**** Exercise passage

# My fish is going to die



## FormulatedFire (Jan 3, 2005)

View attachment 45095
View attachment 45096
View attachment 45097
here are some pics.....please help the pics are ok but i think he's gonna die


----------



## CraigStables (Oct 5, 2003)

FormulatedFire said:


> View attachment 45095
> View attachment 45096
> View attachment 45097
> here are some pics.....please help the pics are ok but i think he's gonna die
> [snapback]853015[/snapback]​


he should be OK, but you'll have to tkae some steps to make sure...

1. Seperate him from the other P's, otherwise he'll be food.
2. Turn the lights off in his tank.
3. Add salt to keep away bacteria getting into his wounds.
4. Give him some time, try not to stress him, so stay away from his tank as much as possible, and keep his lights off.

Good luck


----------



## FormulatedFire (Jan 3, 2005)

********

Work to complete>
#1 In the fish thread, could you write out the part starting at the words "he should be" and ending after "in his tank.", swapping "lights" for "lamps"?
#2 Does the fish thread agree with each of these statements? (a) The reply advises keeping the injured fish with the other P's. (b) The reply recommends adding salt to the tank. (c) The first poster says the pictures are not ok.

**** Supplied material

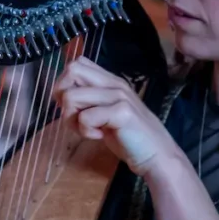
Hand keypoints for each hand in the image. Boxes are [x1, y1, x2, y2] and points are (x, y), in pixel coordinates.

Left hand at [52, 56, 180, 176]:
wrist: (157, 155)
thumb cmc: (129, 137)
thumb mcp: (106, 113)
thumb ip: (89, 100)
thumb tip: (61, 96)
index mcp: (110, 81)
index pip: (77, 64)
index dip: (65, 84)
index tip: (74, 107)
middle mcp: (114, 83)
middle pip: (72, 70)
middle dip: (63, 97)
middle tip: (76, 117)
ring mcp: (119, 96)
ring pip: (72, 96)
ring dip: (73, 119)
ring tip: (90, 130)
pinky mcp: (122, 112)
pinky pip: (85, 117)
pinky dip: (86, 131)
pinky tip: (100, 136)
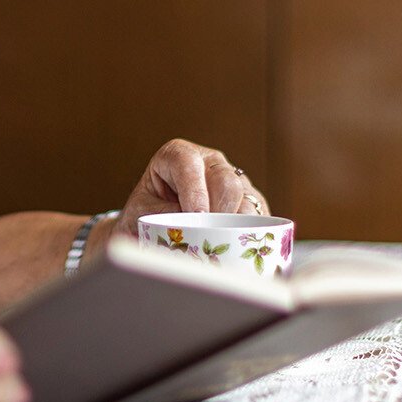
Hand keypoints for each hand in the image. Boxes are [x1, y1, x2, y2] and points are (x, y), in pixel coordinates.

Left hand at [113, 139, 268, 237]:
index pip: (189, 165)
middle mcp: (210, 161)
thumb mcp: (142, 212)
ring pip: (247, 198)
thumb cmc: (146, 212)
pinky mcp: (249, 199)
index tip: (195, 216)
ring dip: (238, 226)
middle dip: (220, 212)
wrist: (153, 222)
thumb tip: (189, 226)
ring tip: (224, 247)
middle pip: (226, 181)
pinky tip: (239, 247)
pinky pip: (259, 213)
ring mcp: (233, 178)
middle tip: (210, 236)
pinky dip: (252, 232)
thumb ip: (162, 215)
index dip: (194, 191)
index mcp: (179, 155)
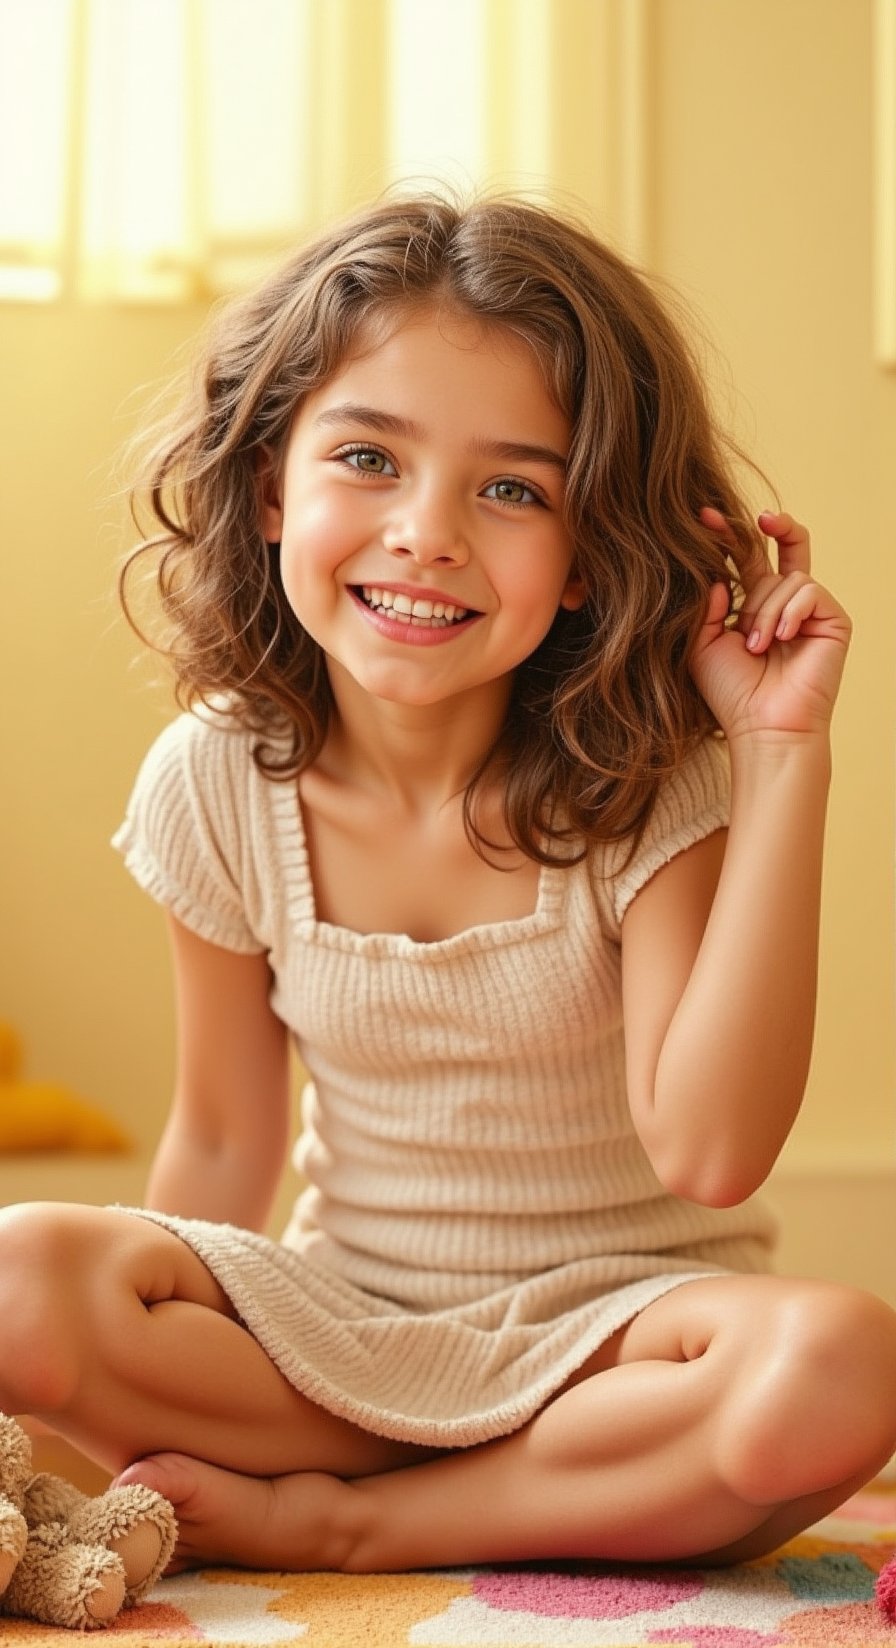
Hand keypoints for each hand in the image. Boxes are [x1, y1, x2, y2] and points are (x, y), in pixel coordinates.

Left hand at [689, 508, 851, 742]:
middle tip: (759, 518)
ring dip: (765, 611)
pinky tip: (781, 640)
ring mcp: (811, 611)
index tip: (704, 518)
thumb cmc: (731, 692)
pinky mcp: (833, 621)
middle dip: (772, 526)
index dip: (729, 535)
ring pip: (787, 579)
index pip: (746, 559)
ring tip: (757, 647)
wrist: (762, 726)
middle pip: (785, 546)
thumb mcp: (703, 643)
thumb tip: (718, 573)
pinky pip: (810, 591)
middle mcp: (786, 603)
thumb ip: (706, 605)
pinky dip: (790, 613)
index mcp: (755, 605)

********

Solutions for each task>
#1
he should be OK, but you'll have to tkae some steps to make sure...

1. Seperate him from the other P's, otherwise he'll be food.
2. Turn the lamps off in his tank.

#2
(a) No: "Seperate him from the other P's, otherwise he'll be food."
(b) Yes: "Add salt to keep away bacteria getting into his wounds."
(c) No: "the pics are ok"